Access using DNS name of the SVC type ClusterIP:
# oc exec "$(oc get pod -l app=ratings -o jsonpath='{.items[0].metadata.name}')" -c ratings -- curl -sS productpage:9080/productpage | grep -o "<title>.*</title>"
<title>Simple Bookstore App</title>
Or access using SVC type LB:
# oc exec "$(oc get pod -l app=ratings -o jsonpath='{.items[0].metadata.name}')" -c ratings -it -- curl bookinfo-gateway-istio:80/productpage | grep '<title>'
<title>Simple Bookstore App</title>
Next, let's try to access the application from outside:
# export INGRESS_HOST=$(oc get gtw bookinfo-gateway -o jsonpath='{.status.addresses[0].value}')
# export INGRESS_PORT=$(oc get gtw bookinfo-gateway -o jsonpath='{.spec.listeners[?(@.name=="http")].port}')
# export GATEWAY_URL=$INGRESS_HOST:$INGRESS_PORT
# echo $GATEWAY_URL
aa0e89735e11c4b97a8fd16a6c4b059b-598583681.eu-west-1.elb.amazonaws.com:80
# curl -s "http://${GATEWAY_URL}/productpage" | grep -o "<title>.*</title>"

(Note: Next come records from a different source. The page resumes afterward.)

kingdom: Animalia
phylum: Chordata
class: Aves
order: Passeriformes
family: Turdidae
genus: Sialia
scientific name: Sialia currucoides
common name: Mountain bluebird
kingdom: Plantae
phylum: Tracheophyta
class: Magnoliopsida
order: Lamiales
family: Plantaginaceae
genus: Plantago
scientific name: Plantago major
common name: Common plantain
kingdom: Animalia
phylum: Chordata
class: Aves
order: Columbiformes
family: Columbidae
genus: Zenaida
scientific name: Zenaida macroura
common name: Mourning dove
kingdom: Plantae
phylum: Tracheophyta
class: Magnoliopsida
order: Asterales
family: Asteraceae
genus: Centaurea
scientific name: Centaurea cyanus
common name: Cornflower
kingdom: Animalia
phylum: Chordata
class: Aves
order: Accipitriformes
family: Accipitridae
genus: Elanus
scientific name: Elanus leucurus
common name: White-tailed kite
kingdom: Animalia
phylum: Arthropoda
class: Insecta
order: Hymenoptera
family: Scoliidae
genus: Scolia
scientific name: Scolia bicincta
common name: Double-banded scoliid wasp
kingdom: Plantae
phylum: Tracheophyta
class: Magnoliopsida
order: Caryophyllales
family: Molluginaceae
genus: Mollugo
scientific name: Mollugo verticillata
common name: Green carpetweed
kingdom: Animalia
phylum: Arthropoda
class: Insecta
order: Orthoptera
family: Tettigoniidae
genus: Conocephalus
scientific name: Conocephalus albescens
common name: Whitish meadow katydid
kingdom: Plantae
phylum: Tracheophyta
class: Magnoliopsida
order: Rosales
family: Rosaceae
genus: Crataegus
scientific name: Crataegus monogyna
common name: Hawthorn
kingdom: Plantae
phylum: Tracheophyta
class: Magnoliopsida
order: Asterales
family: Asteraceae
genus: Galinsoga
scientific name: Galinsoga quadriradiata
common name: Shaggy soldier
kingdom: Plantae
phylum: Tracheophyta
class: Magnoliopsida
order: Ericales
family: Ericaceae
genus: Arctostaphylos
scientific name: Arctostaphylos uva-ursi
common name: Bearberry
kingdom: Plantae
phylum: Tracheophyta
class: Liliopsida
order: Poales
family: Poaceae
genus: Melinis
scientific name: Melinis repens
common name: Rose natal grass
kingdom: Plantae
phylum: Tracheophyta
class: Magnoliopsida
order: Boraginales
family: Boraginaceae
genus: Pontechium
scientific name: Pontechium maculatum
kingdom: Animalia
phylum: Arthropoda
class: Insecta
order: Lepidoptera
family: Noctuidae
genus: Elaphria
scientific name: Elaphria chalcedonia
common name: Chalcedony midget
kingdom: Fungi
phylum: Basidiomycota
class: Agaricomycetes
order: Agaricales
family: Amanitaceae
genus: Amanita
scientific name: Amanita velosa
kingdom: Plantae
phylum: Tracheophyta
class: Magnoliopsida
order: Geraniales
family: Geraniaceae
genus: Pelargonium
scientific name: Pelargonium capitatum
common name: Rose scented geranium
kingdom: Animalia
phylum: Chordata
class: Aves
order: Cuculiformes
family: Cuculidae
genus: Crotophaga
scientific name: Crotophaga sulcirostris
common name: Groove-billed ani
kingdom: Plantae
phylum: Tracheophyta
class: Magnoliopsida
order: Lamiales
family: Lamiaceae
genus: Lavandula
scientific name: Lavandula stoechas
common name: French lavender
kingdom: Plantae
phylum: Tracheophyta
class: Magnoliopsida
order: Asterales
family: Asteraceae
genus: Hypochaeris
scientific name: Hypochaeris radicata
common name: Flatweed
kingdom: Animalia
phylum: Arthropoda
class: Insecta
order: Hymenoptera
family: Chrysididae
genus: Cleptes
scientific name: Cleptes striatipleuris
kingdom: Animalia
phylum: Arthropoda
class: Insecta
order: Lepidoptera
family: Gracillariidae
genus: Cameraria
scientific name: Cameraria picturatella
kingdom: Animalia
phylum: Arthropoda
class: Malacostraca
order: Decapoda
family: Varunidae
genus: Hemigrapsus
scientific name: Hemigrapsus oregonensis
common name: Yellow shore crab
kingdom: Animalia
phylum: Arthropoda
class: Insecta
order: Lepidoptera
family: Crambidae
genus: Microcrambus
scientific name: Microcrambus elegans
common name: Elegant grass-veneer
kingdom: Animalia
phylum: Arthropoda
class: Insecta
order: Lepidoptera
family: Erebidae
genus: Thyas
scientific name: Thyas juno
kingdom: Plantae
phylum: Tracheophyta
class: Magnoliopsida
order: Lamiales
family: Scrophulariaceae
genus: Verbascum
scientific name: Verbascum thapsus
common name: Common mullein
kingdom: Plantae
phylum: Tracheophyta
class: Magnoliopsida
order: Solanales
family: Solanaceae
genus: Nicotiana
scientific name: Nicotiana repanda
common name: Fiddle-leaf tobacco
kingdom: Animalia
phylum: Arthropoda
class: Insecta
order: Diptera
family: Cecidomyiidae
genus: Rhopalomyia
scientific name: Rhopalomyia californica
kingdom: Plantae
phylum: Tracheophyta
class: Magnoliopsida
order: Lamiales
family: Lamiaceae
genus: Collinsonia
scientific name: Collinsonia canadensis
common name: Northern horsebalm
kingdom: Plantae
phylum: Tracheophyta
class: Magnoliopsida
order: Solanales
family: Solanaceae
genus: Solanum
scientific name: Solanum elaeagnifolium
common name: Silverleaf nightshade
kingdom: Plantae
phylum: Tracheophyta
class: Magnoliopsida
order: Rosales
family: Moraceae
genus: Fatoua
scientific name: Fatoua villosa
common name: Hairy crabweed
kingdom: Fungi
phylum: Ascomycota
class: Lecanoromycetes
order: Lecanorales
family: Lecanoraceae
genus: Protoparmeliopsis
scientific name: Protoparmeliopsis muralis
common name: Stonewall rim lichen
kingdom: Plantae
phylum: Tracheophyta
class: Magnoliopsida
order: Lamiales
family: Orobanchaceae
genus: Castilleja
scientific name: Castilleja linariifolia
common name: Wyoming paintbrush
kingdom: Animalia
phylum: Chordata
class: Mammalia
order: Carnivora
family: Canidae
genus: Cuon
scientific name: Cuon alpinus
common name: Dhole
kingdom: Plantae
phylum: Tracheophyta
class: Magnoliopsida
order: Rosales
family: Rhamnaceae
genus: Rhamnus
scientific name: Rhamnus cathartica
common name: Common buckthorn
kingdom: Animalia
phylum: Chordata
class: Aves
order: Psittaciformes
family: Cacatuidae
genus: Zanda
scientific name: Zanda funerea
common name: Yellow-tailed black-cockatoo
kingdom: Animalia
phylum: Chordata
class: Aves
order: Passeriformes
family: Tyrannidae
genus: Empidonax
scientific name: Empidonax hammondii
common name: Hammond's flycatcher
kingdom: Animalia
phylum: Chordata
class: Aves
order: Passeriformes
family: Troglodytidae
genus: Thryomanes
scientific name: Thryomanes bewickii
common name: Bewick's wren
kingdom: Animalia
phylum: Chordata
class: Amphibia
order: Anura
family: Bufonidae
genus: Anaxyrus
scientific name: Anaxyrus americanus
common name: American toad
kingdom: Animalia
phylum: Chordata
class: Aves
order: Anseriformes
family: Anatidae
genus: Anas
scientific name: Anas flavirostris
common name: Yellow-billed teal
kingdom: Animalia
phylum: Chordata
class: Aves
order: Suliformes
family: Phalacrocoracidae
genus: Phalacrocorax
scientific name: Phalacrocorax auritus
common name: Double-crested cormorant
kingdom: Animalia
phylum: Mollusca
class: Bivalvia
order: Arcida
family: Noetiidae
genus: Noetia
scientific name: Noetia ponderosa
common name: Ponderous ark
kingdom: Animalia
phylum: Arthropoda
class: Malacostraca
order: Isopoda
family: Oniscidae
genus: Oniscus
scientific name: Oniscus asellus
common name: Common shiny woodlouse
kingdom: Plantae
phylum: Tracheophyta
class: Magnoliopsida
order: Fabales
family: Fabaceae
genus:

Accessing the application from outside is not working as expected because Red Hat OpenShift Service Mesh automatically creates and manages a number of NetworkPolicies resources in the Service Mesh control plane and application namespaces. This enables ingress to all pods in the mesh from the other mesh members and the control plane. This also restricts ingress to only member projects. If you require ingress from non-member projects or from outside, you need to create a NetworkPolicy to allow that traffic through.
Figure 5 shows the NetworkPolicies created automatically in the bookinfo
namespace and Figure 6 shows the NetworkPolicies created automatically in the istio-system
namespace.
For simplicity, we can disable the automatic NW policy creation to be able to allow the traffic. There is an option to disable automatic NetworkPolicy creation as per documentation here by setting spec.security.manageNetworkPolicy to false
in the SMCP. Once this is disabled, you will notice that the NW policies disappeared and you can access the application from outside the cluster.
Figure 7 and Figure 8 shows that the NetworkPolicies are removed from bookinfo
and istio-system
namespaces respectively when the automatic creation is disabled in the SMCP.
Accessing the application using a curl
command:
# curl -s "http://${GATEWAY_URL}/productpage" | grep -o "<title>.*</title>"
<title>Simple Bookstore App</title>
Figure 9 shows that the application is accessible from the web browser.
Conclusion
In this article, we discussed the technical details on how to enable the Gateway API feature in OpenShift Service Mesh 2.6 and make use of it for accessing the applications running on OpenShift.